Kisah Rasul 10:14

"Tetapi Petrus menjawab: 'Sekali-kali tidak, Tuan, sebab aku belum pernah makan sesuatu yang haram atau yang najis.'"
P

Sebuah Perubahan Paradigma Ilahi

Kisah yang tercatat dalam Kitab Para Rasul pasal 10, khususnya ayat ke-14, membuka tirai tentang sebuah momen krusial dalam sejarah Kekristenan awal. Ayat ini merupakan ucapan Rasul Petrus yang mencerminkan pemahaman yang sudah mengakar tentang hukum-hukum Taurat yang membedakan antara makanan yang halal dan haram. Namun, narasi di balik ucapan ini jauh lebih mendalam, mengindikasikan sebuah pergeseran teologis yang signifikan yang akan mendefinisikan ulang identitas gereja dan jangkauan Injil Kristus.

Dalam konteks kisah ini, Rasul Petrus sedang berada di Yope, di rumah Simon, seorang tukang samak. Ia tengah dalam keadaan lapar dan berdoa ketika sebuah penglihatan datang kepadanya. Sebuah benda besar turun dari langit, menyerupai kain lebar yang diikat pada keempat sudutnya, dan di dalamnya terdapat berbagai macam binatang, reptilia, dan burung-burung. Suara ilahi kemudian memerintahkan Petrus, "Bangunlah, hai Petrus, sembelihlah dan makanlah."

Respon Petrus, "Sekali-kali tidak, Tuan, sebab aku belum pernah makan sesuatu yang haram atau yang najis," adalah respons yang sangat wajar bagi seorang Yahudi taat pada masa itu. Hukum Musa sangat ketat mengatur apa yang boleh dan tidak boleh dimakan oleh umat Tuhan. Ketentuan ini bukan sekadar peraturan diet, melainkan juga simbol pemisahan antara umat Allah dengan bangsa-bangsa lain yang dianggap najis. Menerima atau memakan makanan haram berarti melanggar hukum ilahi dan merusak kesucian seseorang.

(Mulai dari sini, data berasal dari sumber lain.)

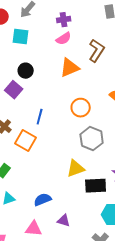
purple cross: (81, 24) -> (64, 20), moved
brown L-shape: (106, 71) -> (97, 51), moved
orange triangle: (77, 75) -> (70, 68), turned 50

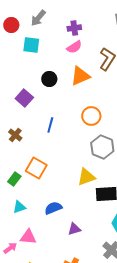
black circle: (26, 71) -> (49, 79), moved
orange square: (26, 141) -> (36, 168), moved
purple triangle: (64, 221) -> (74, 229), turned -32
pink triangle: (34, 229) -> (28, 237), moved

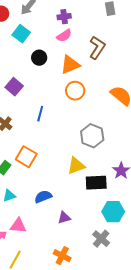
cyan square: (31, 45) -> (21, 34), turned 30
black circle: (49, 79) -> (39, 58), moved
orange circle: (91, 116) -> (75, 91), moved

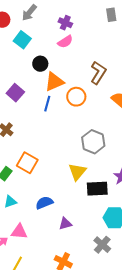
purple cross: (64, 17) -> (65, 23), turned 32
brown L-shape: (97, 48) -> (98, 73), moved
orange triangle: (70, 65) -> (54, 82), moved
blue line: (40, 114) -> (47, 104), moved
yellow triangle: (76, 166) -> (77, 172), turned -30

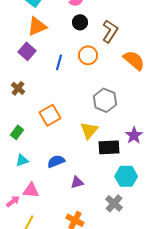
black circle: (40, 64) -> (80, 22), moved
orange triangle: (54, 82) -> (37, 26), moved
orange square: (27, 163) -> (50, 115), moved, turned 30

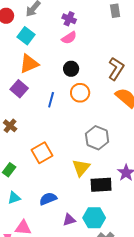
black circle: (80, 22) -> (71, 69), moved
brown L-shape: (110, 31) -> (116, 69), moved
cyan hexagon: (126, 176) -> (94, 218), moved

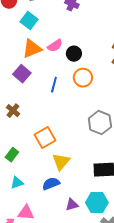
pink semicircle: (69, 38) -> (55, 46), moved
yellow triangle: (81, 168) -> (61, 162), moved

Namun, penglihatan itu terjadi sebanyak tiga kali, dan setiap kali suara ilahi mengingatkan Petrus, "Apa yang telah disucikan Allah, jangan kamu sebut najis." Perjuangan batin Petrus jelas terlihat di sini. Ia dihadapkan pada sebuah paradoks: perintah dari Tuhan yang tampaknya bertentangan dengan hukum yang telah lama dipegang. Inilah intisari dari pesan yang ingin disampaikan. Penglihatan tersebut bukanlah tentang makanan itu sendiri, melainkan sebuah gambaran simbolis yang kuat. Binatang-binatang yang turun dari langit mewakili bangsa-bangsa lain, orang-orang non-Yahudi, yang sebelumnya dianggap haram dan najis oleh umat Yahudi.

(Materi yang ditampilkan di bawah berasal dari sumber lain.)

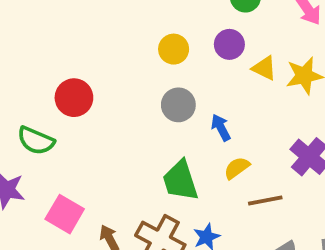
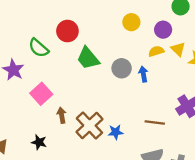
gray circle: (178, 105) -> (122, 68), moved
yellow semicircle: (237, 168) -> (156, 51), moved
green trapezoid: (180, 181) -> (88, 58), moved, turned -40

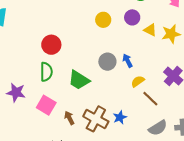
green semicircle: (39, 48) -> (46, 72), moved, turned -114
yellow semicircle: (156, 51) -> (138, 81), moved
green trapezoid: (88, 58) -> (79, 80), moved
brown line: (155, 123) -> (150, 99), turned 54

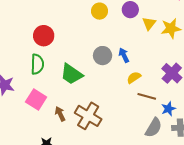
yellow triangle: (150, 30) -> (149, 23), turned 40
brown line: (150, 99) -> (147, 96), turned -30
blue star: (120, 117) -> (168, 109), moved
gray semicircle: (158, 128) -> (154, 128), turned -30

Pesan ilahi yang disampaikan melalui penglihatan ini adalah bahwa tidak ada lagi pemisahan antara Yahudi dan bukan Yahudi dalam anugerah keselamatan yang ditawarkan melalui Yesus Kristus. Allah tidak memandang bulu. Siapa pun yang percaya kepada-Nya, dari suku bangsa mana pun, akan diterima dan disucikan oleh darah Kristus. Perintah untuk "menyembelih dan makan" melambangkan penerimaan Allah terhadap orang-orang dari segala bangsa ke dalam persekutuan-Nya. Dan seruan "Apa yang telah disucikan Allah, jangan kamu sebut najis" adalah penegasan bahwa semua orang yang percaya kini telah disucikan oleh Allah.

Kisah ini menjadi titik balik yang monumental. Hal ini memungkinkan pewartaan Injil untuk meluas melampaui batas-batas etnis dan kebangsaan Yahudi. Rasul Paulus kemudian akan menjadi pelopor utama dalam membawa kabar baik ini kepada bangsa-bangsa non-Yahudi, membebaskan mereka dari beban hukum Taurat dan merangkul mereka sebagai saudara seiman dalam Kristus. Rasul 10:14, meskipun diucapkan oleh Petrus dalam kebingungan awal, menjadi batu penjuru dalam pemahaman tentang universalitas kasih karunia Allah. Ia mengajarkan bahwa dalam pandangan Tuhan, semua manusia diciptakan setara di hadapan takhta-Nya, dan keselamatan tersedia bagi siapa saja yang beriman, terlepas dari latar belakang mereka. Kebenaran ini terus bergema hingga kini, menginspirasi kita untuk merangkul keberagaman dan memahami kasih Allah yang tanpa batas.